“Not Even Close”! 11th Circuit Approves DOJ Filter-Team Protocol for Review of In-House Lawyer’s Emails

If the government’s search of corporate offices and seizure of company records produce anxiety, then the seizure of emails from the in-house lawyer’s office triggers outright panic. That is what apparently happened when the FBI, while investigating potential money laundering activities, seized materials from the office of the company’s in-house counsel.

The company sought an injunction prohibiting the government’s filter team from reviewing putatively privileged documents, but the 11th Circuit ultimately rejected that relief and approved the government’s use of a modified filter-team protocol to flag privileged materials. And this protocol could serve as a model for other courts in the future. In re Sealed Search Warrant (USA v. Korf), 2021 WL 3852229 (CA11 Aug. 30, 2021). You may read the opinion here.

Search Warrant and Filter-Team Protocol

The Northern District of Ohio, conducting a criminal investigation into money laundering, identified the need to search the Miami, Florida corporate offices of several entities that comprise the Optima Family Companies. The FBI, therefore, applied for a search warrant in the Southern District of Florida.

The Magistrate Judge issued the search warrant, available here, which authorized a search for paper records but also the imaging of all computers and electronic storage media that may contain evidence.  Federal law-enforcement officers executed the warrant and, in the process, seized the Optima entities’ internal servers, electronic documents, and emails.

The search warrant included a protocol for the government’s handling of communications that were sent to or from an attorney. The protocol called for a “filter team of government attorneys,” with no previous or future involvement in the criminal investigation, to review the communications and segregate those involving attorneys.  The filter team may then provide communications not involving a lawyer to the investigation team. And if the filter team determines that communications involving a lawyer are not actually privileged, then it must obtain a court order before providing those communications to the investigation team.

Do you see anything in this protocol that would concern the Optima entities?

The Company’s Challenge

The Optima entities were very concerned, primarily because the filter-team protocol limited the putatively protected documents to those that were (1) either to or from an attorney and (2) “actually” protected by the attorney–client privilege. The protocol did not call for the protection of privileged communications that did not involve an attorney (that’s a thing) or documents constituting work product. And the entities had an increased risk of the government seizing privileged materials because of their concurrent involvement in serious civil litigation.

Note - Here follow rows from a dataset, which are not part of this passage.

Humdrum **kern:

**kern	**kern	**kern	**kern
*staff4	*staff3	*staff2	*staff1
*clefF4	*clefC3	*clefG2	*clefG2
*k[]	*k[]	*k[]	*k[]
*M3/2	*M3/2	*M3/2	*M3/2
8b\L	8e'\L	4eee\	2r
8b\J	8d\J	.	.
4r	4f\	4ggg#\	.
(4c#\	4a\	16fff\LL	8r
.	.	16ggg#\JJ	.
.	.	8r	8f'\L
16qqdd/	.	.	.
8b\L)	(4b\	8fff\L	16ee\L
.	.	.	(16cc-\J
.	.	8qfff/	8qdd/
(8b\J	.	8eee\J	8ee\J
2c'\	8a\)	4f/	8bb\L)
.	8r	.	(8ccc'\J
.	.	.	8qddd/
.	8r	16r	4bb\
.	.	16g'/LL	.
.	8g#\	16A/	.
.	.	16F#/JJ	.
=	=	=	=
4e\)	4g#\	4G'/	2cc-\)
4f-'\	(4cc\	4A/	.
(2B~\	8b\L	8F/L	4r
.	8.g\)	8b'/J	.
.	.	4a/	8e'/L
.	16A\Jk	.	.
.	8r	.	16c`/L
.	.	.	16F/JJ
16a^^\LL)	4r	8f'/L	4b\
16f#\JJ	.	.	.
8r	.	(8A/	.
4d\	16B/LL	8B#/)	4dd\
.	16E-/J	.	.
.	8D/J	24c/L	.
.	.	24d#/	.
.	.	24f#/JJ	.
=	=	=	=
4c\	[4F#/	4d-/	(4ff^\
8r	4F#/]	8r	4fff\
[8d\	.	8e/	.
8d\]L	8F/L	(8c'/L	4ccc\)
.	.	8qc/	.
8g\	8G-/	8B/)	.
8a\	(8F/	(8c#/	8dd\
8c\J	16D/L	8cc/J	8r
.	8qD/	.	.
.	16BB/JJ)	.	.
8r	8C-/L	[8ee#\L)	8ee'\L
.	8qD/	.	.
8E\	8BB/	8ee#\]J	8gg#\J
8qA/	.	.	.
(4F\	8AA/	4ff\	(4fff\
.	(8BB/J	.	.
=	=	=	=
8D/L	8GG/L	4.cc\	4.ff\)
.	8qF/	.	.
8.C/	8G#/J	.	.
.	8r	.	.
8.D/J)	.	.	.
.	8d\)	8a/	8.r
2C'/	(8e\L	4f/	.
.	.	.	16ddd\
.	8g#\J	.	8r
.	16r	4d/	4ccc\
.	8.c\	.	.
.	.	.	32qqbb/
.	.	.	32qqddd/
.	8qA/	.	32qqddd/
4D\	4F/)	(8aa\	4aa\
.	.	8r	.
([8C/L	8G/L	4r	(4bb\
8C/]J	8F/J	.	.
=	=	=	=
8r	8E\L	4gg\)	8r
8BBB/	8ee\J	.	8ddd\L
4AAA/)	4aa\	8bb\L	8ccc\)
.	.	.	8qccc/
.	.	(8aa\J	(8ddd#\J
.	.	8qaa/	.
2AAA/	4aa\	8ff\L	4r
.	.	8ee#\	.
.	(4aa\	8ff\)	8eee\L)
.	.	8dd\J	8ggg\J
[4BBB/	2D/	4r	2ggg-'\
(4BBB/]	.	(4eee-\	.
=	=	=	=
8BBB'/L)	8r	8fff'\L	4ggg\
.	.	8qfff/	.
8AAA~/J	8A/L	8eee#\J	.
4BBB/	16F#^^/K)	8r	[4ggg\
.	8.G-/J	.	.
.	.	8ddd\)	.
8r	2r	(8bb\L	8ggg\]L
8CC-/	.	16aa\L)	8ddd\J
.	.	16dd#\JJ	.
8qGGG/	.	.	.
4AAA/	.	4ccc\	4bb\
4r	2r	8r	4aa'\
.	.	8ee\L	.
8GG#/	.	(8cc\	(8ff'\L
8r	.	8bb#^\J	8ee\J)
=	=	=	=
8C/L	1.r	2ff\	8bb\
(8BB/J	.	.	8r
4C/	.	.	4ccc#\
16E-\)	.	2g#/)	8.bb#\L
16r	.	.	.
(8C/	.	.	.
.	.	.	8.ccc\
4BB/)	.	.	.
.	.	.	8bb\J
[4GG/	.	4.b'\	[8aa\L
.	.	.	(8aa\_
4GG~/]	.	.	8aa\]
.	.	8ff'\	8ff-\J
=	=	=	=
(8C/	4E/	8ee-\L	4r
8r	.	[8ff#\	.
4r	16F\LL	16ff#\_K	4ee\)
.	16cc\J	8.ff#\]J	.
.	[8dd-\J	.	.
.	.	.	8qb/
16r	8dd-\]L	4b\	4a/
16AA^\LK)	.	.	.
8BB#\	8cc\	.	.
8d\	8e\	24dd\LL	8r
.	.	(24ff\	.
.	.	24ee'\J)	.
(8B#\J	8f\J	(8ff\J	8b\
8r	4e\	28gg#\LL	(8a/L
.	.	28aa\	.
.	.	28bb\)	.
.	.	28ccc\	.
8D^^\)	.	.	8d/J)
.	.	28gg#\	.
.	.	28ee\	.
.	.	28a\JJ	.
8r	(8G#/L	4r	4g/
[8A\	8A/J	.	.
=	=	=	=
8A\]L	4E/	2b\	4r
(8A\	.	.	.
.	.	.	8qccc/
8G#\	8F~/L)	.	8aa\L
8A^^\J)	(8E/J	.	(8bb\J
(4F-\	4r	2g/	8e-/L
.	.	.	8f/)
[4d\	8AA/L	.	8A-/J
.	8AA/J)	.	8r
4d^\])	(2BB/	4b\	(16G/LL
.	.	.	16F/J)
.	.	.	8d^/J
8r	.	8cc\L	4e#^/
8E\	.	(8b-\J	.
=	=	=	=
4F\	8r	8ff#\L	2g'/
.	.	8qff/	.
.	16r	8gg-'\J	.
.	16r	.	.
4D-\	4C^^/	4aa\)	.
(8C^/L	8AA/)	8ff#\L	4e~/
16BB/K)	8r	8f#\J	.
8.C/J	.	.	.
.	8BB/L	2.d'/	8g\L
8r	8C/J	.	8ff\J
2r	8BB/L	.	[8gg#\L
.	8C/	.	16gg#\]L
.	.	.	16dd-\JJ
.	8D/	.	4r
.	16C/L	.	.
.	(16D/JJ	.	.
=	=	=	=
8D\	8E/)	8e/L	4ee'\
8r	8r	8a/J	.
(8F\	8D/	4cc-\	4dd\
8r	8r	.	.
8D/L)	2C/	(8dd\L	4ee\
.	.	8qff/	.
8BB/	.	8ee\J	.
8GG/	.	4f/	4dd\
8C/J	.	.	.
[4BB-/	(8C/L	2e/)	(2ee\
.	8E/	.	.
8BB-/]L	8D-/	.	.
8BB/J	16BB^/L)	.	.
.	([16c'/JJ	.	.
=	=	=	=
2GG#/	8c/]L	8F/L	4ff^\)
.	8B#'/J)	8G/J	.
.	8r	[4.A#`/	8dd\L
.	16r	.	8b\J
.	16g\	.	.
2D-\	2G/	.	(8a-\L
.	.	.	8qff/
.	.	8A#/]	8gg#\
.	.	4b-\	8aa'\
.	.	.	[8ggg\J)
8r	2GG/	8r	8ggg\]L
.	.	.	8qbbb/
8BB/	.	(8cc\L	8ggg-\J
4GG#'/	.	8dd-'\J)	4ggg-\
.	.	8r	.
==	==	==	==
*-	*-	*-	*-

Modified Privilege Protocol

Assessing Optima’s request for injunctive relief, the Magistrate Judge quickly rejected the argument that the use of government filter teams to conduct privilege reviews is per se legally flawed. But the judge expressed concern that the government’s protocols failed to provide sufficient privilege protection.  The court then issued the following modified privilege protocol to provide greater privilege protection.

  • The Optima entities may first review the putatively privileged documents and (a) produce non-privileged documents to the government and (b) produce a privilege log to the filter team.
  • The filter team must be comprised of attorneys and staff outside of the investigating jurisdiction.
  • The filter team may review the documents on the privilege log and challenge any privilege designations.
  • The parties must meet-and-confer to resolve privilege disputes and then the court or a special master will rule on the unresolved privilege challenges.
  • The filter team will only provide the investigative team with documents on which the parties agree or for which the court overrules a privilege objection.

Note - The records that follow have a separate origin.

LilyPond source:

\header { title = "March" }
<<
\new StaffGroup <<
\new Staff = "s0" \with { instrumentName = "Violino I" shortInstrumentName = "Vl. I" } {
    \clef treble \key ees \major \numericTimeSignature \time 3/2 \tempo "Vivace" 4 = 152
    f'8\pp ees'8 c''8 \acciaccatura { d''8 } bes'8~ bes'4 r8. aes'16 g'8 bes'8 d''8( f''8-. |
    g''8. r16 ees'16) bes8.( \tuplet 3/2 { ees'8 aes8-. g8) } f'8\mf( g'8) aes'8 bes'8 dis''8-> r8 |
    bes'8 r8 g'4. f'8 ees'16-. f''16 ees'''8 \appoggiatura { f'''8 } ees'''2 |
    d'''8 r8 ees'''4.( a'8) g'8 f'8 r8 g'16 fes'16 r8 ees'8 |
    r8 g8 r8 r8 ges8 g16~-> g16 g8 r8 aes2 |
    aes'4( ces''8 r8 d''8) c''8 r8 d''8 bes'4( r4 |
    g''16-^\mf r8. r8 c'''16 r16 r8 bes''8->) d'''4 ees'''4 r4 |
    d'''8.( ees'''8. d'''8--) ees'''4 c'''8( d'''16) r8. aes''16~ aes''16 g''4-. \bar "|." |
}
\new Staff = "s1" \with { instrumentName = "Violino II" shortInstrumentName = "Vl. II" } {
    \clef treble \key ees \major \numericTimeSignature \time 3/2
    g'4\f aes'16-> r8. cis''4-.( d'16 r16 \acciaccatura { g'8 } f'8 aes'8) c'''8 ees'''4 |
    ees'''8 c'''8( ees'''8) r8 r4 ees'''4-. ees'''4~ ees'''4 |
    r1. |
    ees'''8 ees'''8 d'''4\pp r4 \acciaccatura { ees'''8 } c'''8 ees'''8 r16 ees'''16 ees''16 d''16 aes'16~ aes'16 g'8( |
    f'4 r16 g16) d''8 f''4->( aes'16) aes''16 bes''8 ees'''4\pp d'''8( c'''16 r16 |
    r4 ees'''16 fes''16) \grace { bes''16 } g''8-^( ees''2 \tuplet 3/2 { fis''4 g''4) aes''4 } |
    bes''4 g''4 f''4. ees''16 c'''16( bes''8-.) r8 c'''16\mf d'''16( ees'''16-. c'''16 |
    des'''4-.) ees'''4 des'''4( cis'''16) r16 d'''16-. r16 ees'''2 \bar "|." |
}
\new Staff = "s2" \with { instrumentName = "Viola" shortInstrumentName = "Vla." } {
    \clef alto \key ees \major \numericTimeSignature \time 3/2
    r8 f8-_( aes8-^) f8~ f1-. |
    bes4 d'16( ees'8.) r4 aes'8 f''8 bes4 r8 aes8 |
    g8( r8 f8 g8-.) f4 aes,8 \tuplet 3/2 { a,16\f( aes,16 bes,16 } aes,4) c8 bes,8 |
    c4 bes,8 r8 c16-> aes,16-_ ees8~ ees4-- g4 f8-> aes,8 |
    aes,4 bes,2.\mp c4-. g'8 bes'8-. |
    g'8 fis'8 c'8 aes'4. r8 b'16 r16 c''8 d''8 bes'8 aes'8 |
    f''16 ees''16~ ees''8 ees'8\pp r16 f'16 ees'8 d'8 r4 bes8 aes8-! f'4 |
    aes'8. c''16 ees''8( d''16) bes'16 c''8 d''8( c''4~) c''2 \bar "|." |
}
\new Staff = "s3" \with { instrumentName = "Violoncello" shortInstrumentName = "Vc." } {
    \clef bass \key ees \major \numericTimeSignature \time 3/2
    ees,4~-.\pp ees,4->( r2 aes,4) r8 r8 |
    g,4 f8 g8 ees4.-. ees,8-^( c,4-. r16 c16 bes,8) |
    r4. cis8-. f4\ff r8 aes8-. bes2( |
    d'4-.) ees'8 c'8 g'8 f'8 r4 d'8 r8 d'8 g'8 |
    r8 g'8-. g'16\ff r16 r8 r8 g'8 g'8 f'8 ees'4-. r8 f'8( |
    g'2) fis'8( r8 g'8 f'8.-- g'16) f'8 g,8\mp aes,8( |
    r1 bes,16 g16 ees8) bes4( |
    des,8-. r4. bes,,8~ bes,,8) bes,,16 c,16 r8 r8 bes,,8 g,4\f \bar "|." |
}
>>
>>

Not bad, right?  The entities, rather than the government, have the first shot at reviewing documents and asserting privilege objections.  You may read the Magistrate Judge’s opinion here.

Not Even Close

The modified privilege protocol did not satisfy the Optima entities so they appealed the decision to the 11th Circuit, arguing again that the use of government filter teams to conduct a privilege review is legally flawed. The court rejected this argument and, assessing the “great weight of authority” from other circuits, noted that its “holding on this front is not even close.”

The court was careful to note that it was not prejudging other filter protocols not before it, but the court clearly approved of the Magistrate Judge’s modified protocol in large part because the court gave the entities subject to the search and seizure the first opportunity to review and designate privileged documents.